Tuttavia anche qui dovrebbe essere possibile integrare la lacuna facendo ricorso al canone interpretativo della volontà del Legislatore, che è quella, come si è visto, di estendere la disciplina dell'art. 182-septies l.fall. ai creditori non bancari. Se così è, in questo sotto caso dovranno ricorrere tutte le condizioni previste da tale norma, tra cui figurano gli obblighi informativi e la convenienza rispetto allo scenario liquidatorio (lettere b) e c) del comma 4 dell'art. 182-septies l.fall.), condizioni che saranno accertate dal Tribunale nel giudizio di omologazione, anche avvalendosi di un ausiliario.

In conclusione

L'analisi condotta sull'art. 61 del Codice della crisi, che estende ai creditori tutti il meccanismo dell'attuale art. 182-septies l.fall., ha mostrato l'esistenza di questioni interpretative rilevanti, che andranno affrontate dalla prassi e dagli studiosi nell'applicazione della novella disciplina.

La prima questione nasce dagli scarti terminologici tra

(i) la formula usata nell'attuale disciplina degli accordi estesi,

(ii) la definizione di classe nel Codice della crisi,

(iii) le indicazioni contenute nella legge di delegazione e, infine,

(iv) il “tenere conto dell'omogeneità” di cui alla norma delegata, il cui effetto è creare incertezza – ulteriore rispetto all'infelice endiadi “posizione giuridica e interesse economico” con la quale già ora i giuristi si cimentano – sulla definizione di “categoria”, premessa fondamentale per il corretto esercizio del potere di cram-down. Il contributo mostra come si possa tenere conto nell'accordo di caratteri diversi assegnando ad essi un trattamento diverso e funzionale alla loro specificità.
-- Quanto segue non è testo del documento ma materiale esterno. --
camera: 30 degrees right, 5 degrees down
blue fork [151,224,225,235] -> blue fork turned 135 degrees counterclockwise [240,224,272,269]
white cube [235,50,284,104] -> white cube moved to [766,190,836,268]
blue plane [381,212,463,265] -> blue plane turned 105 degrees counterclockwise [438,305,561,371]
Altro tema che occuperà la dottrina e le corti sarà la questione della “prevalenza” e della “significatività” nella soddisfazione dei creditori a mezzo del ricavato della continuità aziendale. Questo perché per la definizione del primo concetto non viene fatto alcun rinvio all'art. 84, comma 3, che pure lo esplicita ai fini del concordato in continuità, costringendo gli interpreti a interrogarsi se quel rinvio possa esser considerato implicito o se invece si debba immaginare un significato di nuovo conio. Nel contributo militiamo per la prima soluzione, ma non si può esser certi che tale posizione prevarrà.

Inoltre, il concetto di prevalenza dovrà confrontarsi con quello di significatività, che lo contiene sul piano logico, se non fosse per la presunzione di prevalenza esplicitata nel terzo comma che potrebbe condurre a situazioni nelle quali la continuità non contribuisce né in modo prevalente né in modo significativo.
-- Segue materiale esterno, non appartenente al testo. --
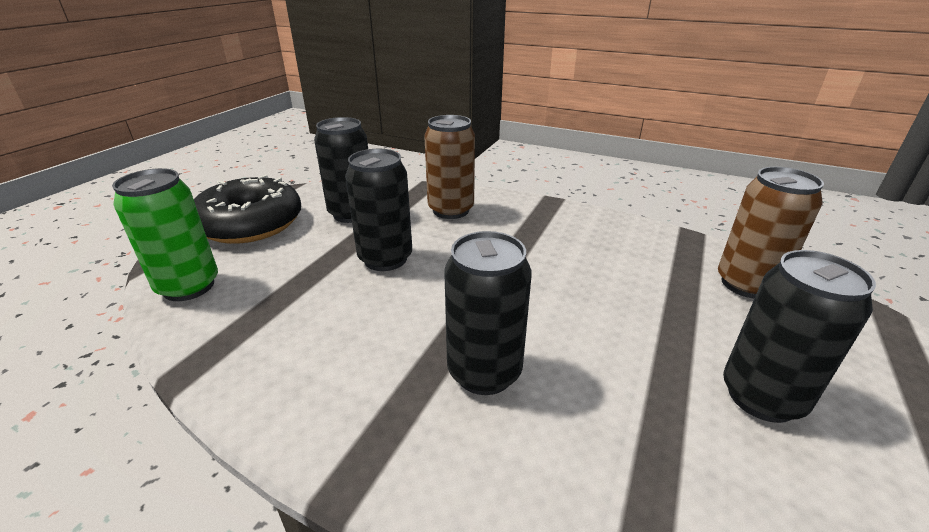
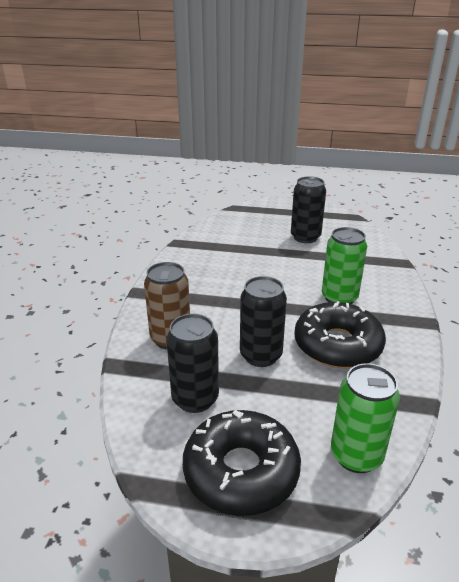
camera: 105 degrees left, 0 degrees up
black can [444,231,532,395] -> green can [322,227,367,304]
brown can [718,167,824,298] -> none
none -> black donut [294,301,386,368]

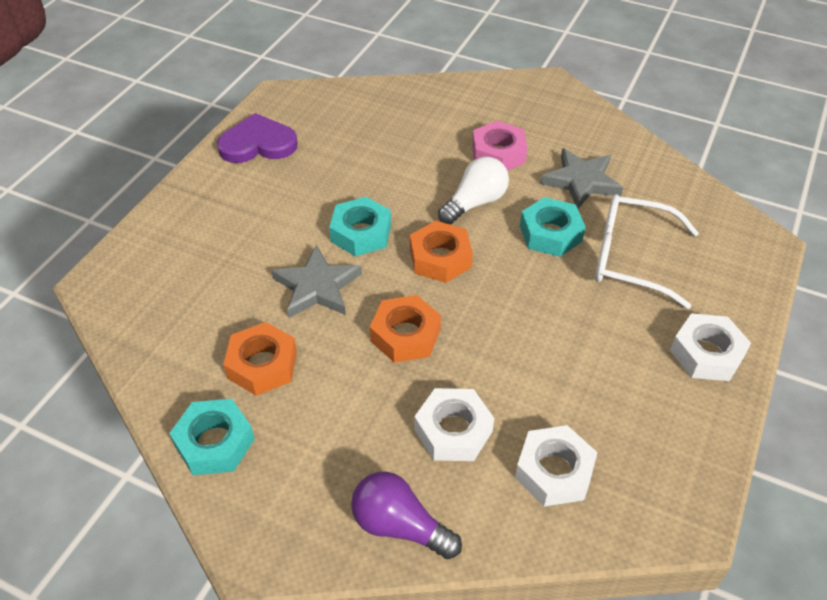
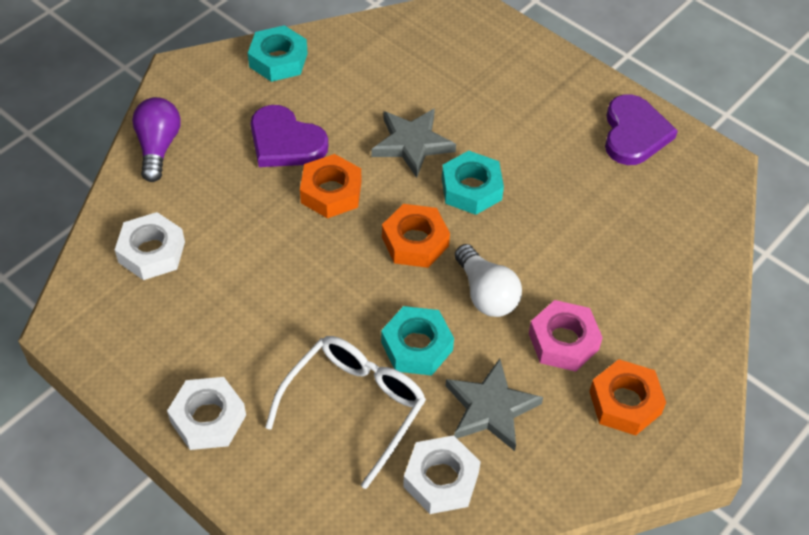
camera: 105 degrees right, 5 degrees up
orange nut [223,322,297,396] -> orange nut moved to [589,359,666,435]
purple light bulb [351,471,462,559] -> purple light bulb turned 45 degrees counterclockwise [132,97,181,182]
white nut [414,388,494,461] -> white nut moved to [403,435,481,514]
none -> purple heart [251,105,328,167]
Circa la definizione di significatività, invece, nel testo ci si è cimentati nel rinvenire qualche riferimento di legge che aiuti a definire una percentuale soglia. Si è finito per proporre la norma che stabilisce le soglie di non punibilità per i reati di infedele dichiarazione dei redditi, laddove sia in questione la valutazione di poste di bilancio. Tale soglia è il 10 per cento che, riferita alla soddisfazione dei creditori, ci pare una percentuale significativa.

Altra questione non chiara è se il meccanismo dell'art. 61 consenta, ultimamente, di ridurre del 25% la percentuale soglia del 60 per cento e del 30 per cento per gli accordi agevolati prevista rispettivamente dagli artt. 57 e 60. Il contributo conclude in termini positivi sulla base dell'analisi del concetto di “effetti” dell'accordo estesi ai creditori non aderenti.

Infine, il contributo lamenta la mancanza di un rinvio esplicito alle condizioni del secondo comma dell'art. 61 nel contesto del suo ultimo comma, in cui viene riproposta la fattispecie dell'accordo esteso bancario, che costituisce invece il proprium dell'art. 182-septies. Nonostante questa lacuna, è convinzione di chi scrive che la norma sottintenda tale rinvio, sia perché tali condizioni, se pure in forma diversa, sono contenute nell'art. 182-septies, sia perché il caso appare, anche per il suo collocamento, una specificazione del caso più generale descritto nei primi commi dell'articolo.